By David Dolan
TOKYO (Reuters) – Top-ranked women’s lightweight Kellie Harrington is staying off social media to screen out distractions in her battle for gold at the Tokyo Olympics – even if that prevents her from seeing messages of support from home.
The 31-year-old Irishwoman, widely tipped to win the title, highlighted the pressures social media can place athletes under, days after Simone Biles spoke of her mental health struggles and the difficulty of dealing with online scrutiny.
The star U.S. gymnast last week provided the shock of the Games by dropping out of events after a single vault. She is returning to action on Tuesday.

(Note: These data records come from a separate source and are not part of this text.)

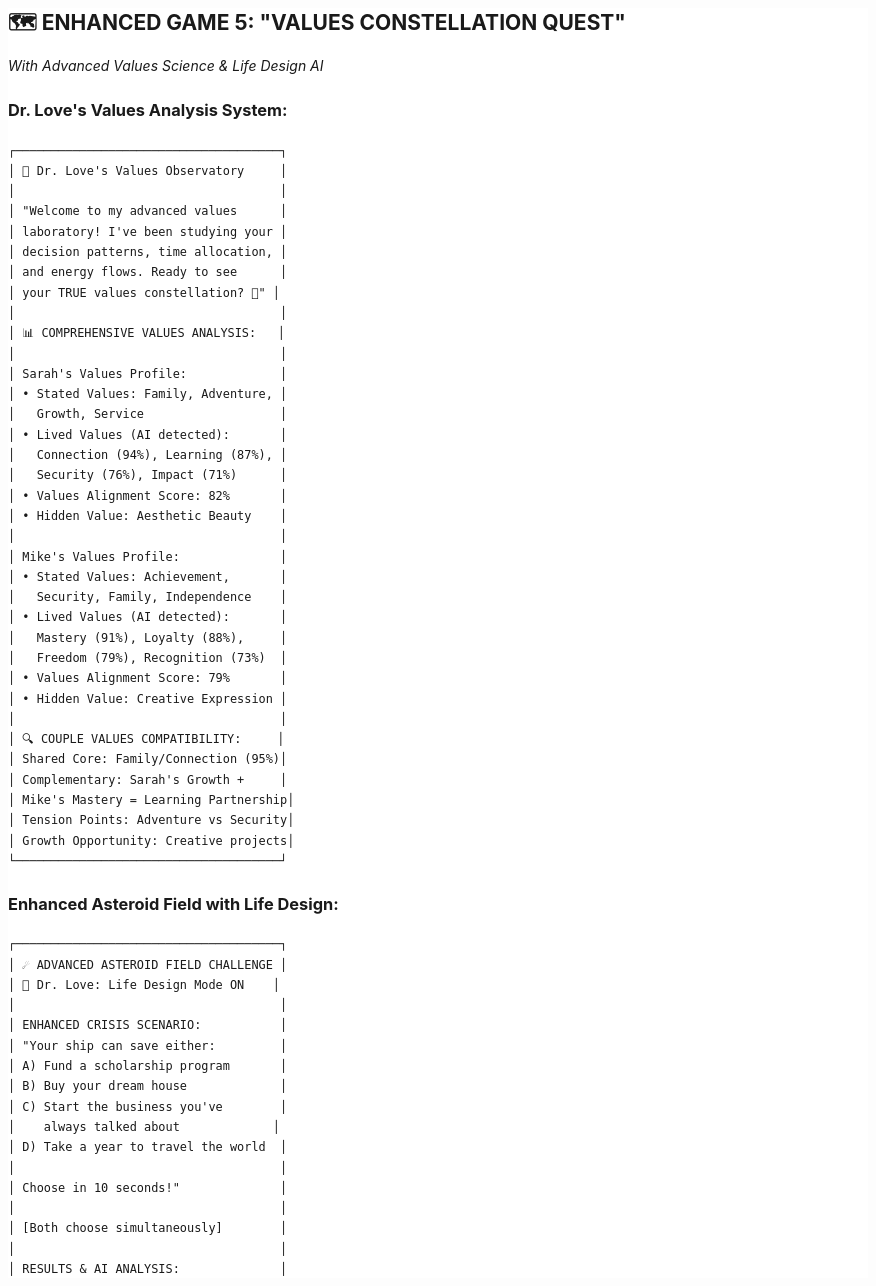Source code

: 
## 🗺️ **ENHANCED GAME 5: "VALUES CONSTELLATION QUEST"**
*With Advanced Values Science & Life Design AI*

### **Dr. Love's Values Analysis System:**
```
┌─────────────────────────────────────┐
│ 🤖 Dr. Love's Values Observatory     │
│                                     │
│ "Welcome to my advanced values      │
│ laboratory! I've been studying your │
│ decision patterns, time allocation, │
│ and energy flows. Ready to see      │
│ your TRUE values constellation? 🌌" │
│                                     │
│ 📊 COMPREHENSIVE VALUES ANALYSIS:   │
│                                     │
│ Sarah's Values Profile:             │
│ • Stated Values: Family, Adventure, │
│   Growth, Service                   │
│ • Lived Values (AI detected):       │
│   Connection (94%), Learning (87%), │
│   Security (76%), Impact (71%)      │
│ • Values Alignment Score: 82%       │
│ • Hidden Value: Aesthetic Beauty    │
│                                     │
│ Mike's Values Profile:              │
│ • Stated Values: Achievement,       │
│   Security, Family, Independence    │
│ • Lived Values (AI detected):       │
│   Mastery (91%), Loyalty (88%),     │
│   Freedom (79%), Recognition (73%)  │
│ • Values Alignment Score: 79%       │
│ • Hidden Value: Creative Expression │
│                                     │
│ 🔍 COUPLE VALUES COMPATIBILITY:     │
│ Shared Core: Family/Connection (95%)│
│ Complementary: Sarah's Growth +     │
│ Mike's Mastery = Learning Partnership│
│ Tension Points: Adventure vs Security│
│ Growth Opportunity: Creative projects│
└─────────────────────────────────────┘
```

### **Enhanced Asteroid Field with Life Design:**
```
┌─────────────────────────────────────┐
│ ☄️ ADVANCED ASTEROID FIELD CHALLENGE │
│ 🤖 Dr. Love: Life Design Mode ON    │
│                                     │
│ ENHANCED CRISIS SCENARIO:           │
│ "Your ship can save either:         │
│ A) Fund a scholarship program       │
│ B) Buy your dream house             │
│ C) Start the business you've        │
│    always talked about             │
│ D) Take a year to travel the world  │
│                                     │
│ Choose in 10 seconds!"              │
│                                     │
│ [Both choose simultaneously]        │
│                                     │
│ RESULTS & AI ANALYSIS:              │
```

Harrington on Tuesday beat Algeria’s Imane Khelif in the quarter-finals at Tokyo’s Kokugikan Arena, assuring herself of at least a bronze, in what is likely to be Ireland’s second medal for boxing in Tokyo.
“I’ve gone off social media so I can’t get back to anybody and answer their messages,” she told reporters.
“Sometimes people might send you a message and say ‘Good luck, but you’re up against it as this girl’s arms are the length of Christmas’. And I’d be thinking ‘oh God’. It makes you think then and I’d rather just stay off it.”
Clearheadedness appeared to pay off in her bout against Khelif, which she won by a unanimous decision, Harrington saying she felt vindicated when the Algerian started sticking her tongue out in an apparent attempt to taunt her.
“When someone starts doing it, then you know you have got into their head and they are going to start throwing shots and missing, which she did,” said Harrington, the 2018 lightweight world champion who works part-time as a cleaner at a Dublin hospital.
For British bronze medallist Karriss Artingstall, meanwhile, social media has been an essential means of connecting with fans – though even she tuned out in the final run-up to her bouts.
The 26-year-old featherweight, an armed forces athlete, was defeated in the semi-finals by Japan’s Sena Irie, who on Tuesday took gold.
“Social media for me has given me a kick up the backside,” Artingstall said, citing “massive support” from the army, her hometown and mother.
“For me I needed to be on social media. Obviously, an hour or two before the fight I’d completely come off it, because I was getting in the zone.”